■ **Work task**
An exact copy of the lines from the one containing "X140608000Y-74821000D03*" through the final line of the records is the only acceptable answer.

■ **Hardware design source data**
==========
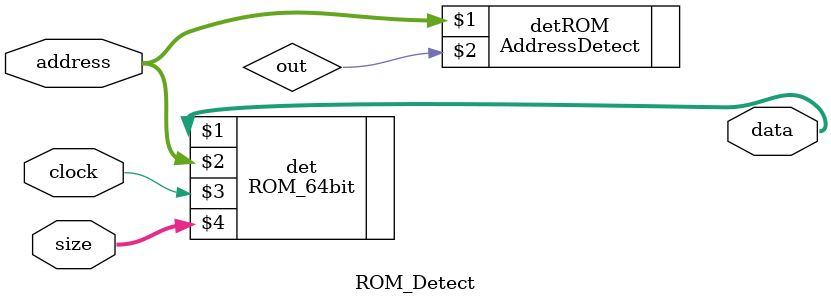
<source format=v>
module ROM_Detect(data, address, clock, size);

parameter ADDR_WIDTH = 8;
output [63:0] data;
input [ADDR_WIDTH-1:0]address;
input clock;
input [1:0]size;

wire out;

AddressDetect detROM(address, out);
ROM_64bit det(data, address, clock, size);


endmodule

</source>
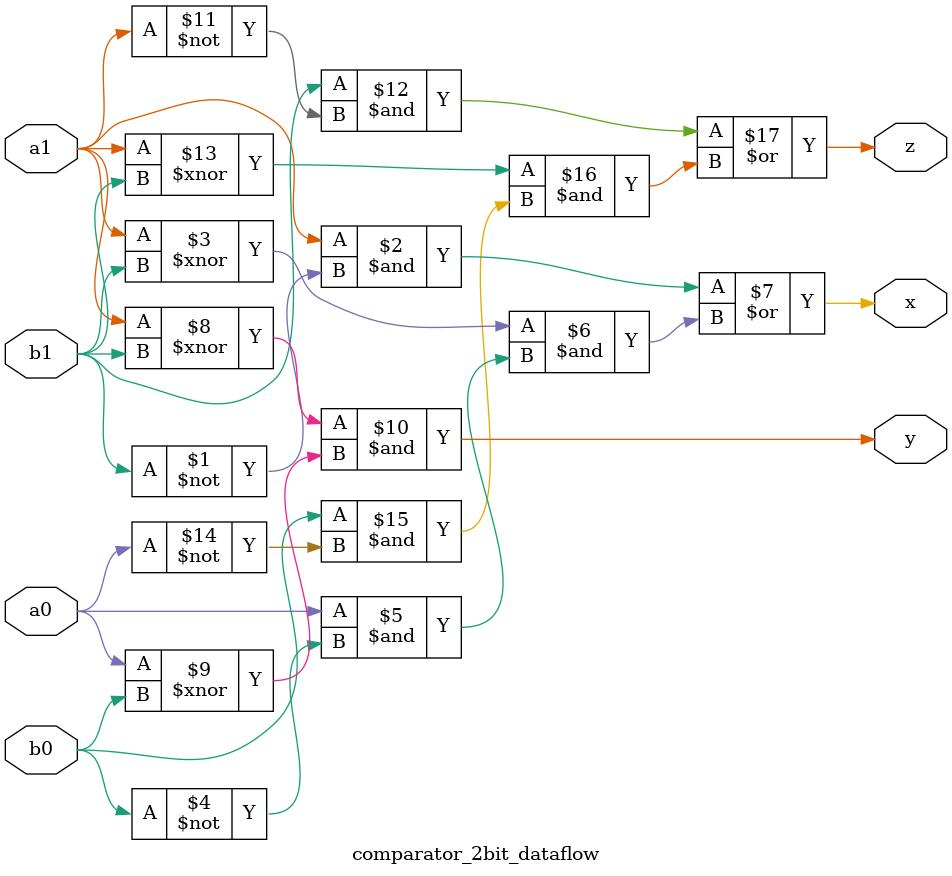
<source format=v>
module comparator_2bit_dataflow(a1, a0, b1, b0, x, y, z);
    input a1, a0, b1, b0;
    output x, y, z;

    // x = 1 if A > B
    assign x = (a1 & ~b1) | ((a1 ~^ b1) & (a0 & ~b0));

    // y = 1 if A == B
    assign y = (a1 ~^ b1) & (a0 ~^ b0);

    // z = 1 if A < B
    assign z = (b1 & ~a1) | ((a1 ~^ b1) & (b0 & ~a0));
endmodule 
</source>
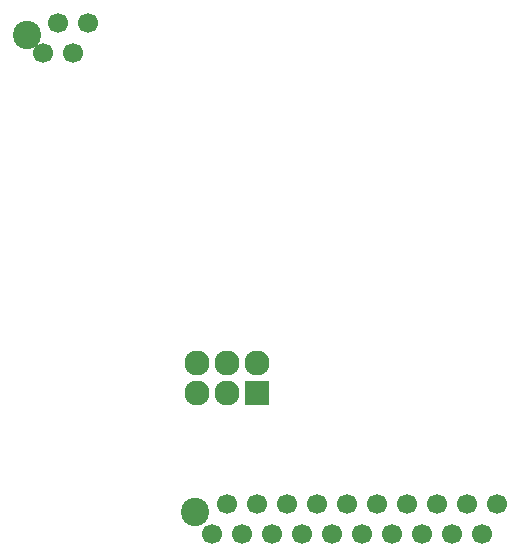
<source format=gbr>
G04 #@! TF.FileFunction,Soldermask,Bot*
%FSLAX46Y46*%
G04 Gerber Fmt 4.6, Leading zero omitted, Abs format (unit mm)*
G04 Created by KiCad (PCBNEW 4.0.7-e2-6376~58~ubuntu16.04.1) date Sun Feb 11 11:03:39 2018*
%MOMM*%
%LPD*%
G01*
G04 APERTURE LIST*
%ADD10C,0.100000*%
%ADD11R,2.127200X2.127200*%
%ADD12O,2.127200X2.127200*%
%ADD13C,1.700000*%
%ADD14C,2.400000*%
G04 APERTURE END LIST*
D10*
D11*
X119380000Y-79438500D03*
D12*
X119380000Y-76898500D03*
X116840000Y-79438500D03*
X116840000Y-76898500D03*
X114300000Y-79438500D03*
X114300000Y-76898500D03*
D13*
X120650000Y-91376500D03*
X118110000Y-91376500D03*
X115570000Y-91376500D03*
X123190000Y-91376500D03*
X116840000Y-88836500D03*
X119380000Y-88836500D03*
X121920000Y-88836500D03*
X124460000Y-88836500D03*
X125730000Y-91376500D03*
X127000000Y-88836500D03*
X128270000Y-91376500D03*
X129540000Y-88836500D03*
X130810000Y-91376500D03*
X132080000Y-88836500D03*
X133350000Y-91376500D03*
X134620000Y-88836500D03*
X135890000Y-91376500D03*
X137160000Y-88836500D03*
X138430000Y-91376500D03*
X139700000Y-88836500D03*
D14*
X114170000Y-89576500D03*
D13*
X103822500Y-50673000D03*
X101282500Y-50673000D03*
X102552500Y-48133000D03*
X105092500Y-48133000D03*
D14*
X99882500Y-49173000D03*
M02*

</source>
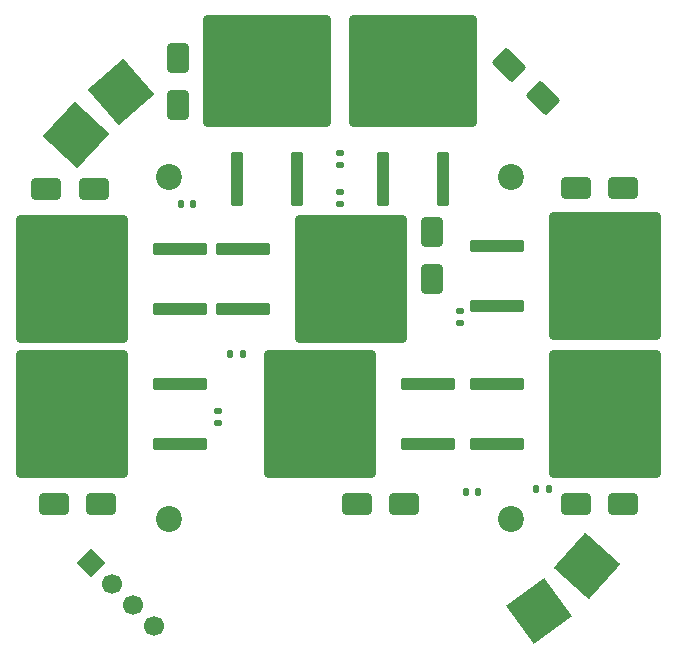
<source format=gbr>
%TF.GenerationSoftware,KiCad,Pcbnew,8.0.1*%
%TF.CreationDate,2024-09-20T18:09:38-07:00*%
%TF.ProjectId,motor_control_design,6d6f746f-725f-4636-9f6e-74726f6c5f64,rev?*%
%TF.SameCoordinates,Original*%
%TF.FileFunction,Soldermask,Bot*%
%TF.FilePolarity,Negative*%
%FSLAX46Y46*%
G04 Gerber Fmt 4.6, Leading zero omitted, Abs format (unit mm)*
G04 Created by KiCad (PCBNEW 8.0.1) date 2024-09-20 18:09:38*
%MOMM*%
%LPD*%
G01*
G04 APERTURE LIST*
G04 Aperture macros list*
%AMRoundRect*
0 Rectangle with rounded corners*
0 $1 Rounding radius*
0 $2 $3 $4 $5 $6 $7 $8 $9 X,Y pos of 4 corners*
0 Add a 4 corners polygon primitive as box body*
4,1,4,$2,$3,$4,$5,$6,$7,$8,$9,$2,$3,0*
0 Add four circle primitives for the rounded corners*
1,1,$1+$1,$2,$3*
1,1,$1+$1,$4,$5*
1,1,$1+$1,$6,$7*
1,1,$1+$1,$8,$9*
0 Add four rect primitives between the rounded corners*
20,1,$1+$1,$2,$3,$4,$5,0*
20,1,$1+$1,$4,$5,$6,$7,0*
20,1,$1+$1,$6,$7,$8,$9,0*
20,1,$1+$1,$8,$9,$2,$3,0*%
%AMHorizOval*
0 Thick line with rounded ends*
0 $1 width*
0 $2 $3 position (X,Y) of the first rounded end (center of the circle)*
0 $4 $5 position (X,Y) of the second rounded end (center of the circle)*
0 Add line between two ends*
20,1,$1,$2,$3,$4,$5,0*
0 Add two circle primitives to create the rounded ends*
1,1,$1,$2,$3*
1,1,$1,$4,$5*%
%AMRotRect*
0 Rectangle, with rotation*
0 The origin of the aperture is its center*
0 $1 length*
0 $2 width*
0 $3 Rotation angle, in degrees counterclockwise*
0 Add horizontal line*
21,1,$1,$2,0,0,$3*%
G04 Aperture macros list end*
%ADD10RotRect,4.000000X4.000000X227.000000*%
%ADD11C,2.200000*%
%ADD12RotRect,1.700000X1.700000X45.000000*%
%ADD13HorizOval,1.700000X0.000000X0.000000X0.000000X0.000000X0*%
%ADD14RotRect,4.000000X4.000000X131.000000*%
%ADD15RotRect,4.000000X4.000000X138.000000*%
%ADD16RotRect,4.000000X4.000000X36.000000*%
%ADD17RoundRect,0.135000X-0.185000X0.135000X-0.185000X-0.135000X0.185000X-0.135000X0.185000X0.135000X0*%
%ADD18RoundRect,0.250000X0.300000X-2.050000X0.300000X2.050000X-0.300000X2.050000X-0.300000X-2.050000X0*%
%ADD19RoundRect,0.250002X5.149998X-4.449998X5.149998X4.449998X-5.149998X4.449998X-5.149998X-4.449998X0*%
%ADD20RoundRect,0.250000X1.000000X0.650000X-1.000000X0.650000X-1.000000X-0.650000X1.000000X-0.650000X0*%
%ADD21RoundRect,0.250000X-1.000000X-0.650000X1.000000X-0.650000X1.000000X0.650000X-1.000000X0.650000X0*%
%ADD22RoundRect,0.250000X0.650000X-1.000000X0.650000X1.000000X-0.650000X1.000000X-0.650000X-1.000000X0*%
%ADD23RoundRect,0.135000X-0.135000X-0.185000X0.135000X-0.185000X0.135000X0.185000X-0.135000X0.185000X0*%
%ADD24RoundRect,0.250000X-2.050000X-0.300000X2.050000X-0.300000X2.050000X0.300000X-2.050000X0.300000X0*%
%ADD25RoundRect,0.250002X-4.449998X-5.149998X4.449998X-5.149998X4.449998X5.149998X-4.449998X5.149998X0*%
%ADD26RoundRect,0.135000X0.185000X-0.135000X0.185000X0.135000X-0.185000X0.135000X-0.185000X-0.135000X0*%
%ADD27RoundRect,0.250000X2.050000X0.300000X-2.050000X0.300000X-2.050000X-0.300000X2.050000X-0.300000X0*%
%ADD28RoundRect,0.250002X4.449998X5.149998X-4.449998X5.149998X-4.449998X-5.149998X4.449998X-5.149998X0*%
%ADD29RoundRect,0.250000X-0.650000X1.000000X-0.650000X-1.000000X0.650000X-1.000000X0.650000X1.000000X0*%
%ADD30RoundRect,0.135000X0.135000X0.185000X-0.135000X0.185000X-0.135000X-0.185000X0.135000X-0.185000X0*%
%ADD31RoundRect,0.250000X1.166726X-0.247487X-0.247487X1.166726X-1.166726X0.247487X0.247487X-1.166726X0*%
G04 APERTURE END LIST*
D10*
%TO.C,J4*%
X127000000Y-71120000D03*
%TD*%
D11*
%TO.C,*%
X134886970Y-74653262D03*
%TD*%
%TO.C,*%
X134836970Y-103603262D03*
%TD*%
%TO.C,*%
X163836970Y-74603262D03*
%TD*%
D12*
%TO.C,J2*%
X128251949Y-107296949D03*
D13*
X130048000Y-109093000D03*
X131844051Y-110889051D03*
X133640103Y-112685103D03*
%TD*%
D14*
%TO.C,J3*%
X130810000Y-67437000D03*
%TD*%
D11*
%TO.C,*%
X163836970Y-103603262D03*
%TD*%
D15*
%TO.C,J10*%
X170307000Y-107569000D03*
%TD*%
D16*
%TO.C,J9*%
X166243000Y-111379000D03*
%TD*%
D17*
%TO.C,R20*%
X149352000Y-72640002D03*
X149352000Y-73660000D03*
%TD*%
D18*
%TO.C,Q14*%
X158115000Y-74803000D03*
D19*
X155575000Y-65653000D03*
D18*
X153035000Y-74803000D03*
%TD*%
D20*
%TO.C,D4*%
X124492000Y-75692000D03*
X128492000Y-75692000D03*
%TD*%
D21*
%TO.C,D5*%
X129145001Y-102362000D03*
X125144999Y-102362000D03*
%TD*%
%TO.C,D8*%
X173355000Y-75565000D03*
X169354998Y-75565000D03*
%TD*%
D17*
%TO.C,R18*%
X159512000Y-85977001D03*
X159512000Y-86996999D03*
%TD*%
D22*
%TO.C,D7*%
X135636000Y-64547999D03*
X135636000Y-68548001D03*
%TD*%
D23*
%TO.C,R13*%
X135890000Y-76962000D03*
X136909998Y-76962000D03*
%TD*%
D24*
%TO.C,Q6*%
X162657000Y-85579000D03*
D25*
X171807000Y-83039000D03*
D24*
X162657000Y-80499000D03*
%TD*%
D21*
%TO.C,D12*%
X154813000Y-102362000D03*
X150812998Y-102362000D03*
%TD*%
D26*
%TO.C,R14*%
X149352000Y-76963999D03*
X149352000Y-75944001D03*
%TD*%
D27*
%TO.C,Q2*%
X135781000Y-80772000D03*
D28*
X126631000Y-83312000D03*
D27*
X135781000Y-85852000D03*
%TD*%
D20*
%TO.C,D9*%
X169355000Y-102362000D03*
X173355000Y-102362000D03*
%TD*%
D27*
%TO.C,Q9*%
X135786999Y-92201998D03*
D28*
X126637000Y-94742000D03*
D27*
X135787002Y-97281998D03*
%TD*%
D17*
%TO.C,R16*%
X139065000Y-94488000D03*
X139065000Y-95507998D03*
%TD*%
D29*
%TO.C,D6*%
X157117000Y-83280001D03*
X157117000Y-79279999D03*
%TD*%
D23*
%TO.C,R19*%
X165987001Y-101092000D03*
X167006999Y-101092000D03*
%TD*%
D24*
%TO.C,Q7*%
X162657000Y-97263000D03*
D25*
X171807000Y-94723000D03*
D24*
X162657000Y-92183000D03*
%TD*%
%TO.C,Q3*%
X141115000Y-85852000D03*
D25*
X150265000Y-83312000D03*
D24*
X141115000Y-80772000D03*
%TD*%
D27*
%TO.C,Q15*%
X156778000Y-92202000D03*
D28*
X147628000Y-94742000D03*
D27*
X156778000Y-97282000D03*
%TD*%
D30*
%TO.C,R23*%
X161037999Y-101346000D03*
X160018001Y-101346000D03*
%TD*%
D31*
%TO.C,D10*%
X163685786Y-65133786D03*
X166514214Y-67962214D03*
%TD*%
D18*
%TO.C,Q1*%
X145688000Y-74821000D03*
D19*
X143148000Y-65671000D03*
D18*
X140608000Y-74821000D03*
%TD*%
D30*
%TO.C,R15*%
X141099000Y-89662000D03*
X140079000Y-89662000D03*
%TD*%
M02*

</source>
==========
■ **Answer area**
X140608000Y-74821000D03*
%TD*%
D30*
%TO.C,R15*%
X141099000Y-89662000D03*
X140079000Y-89662000D03*
%TD*%
M02*

</source>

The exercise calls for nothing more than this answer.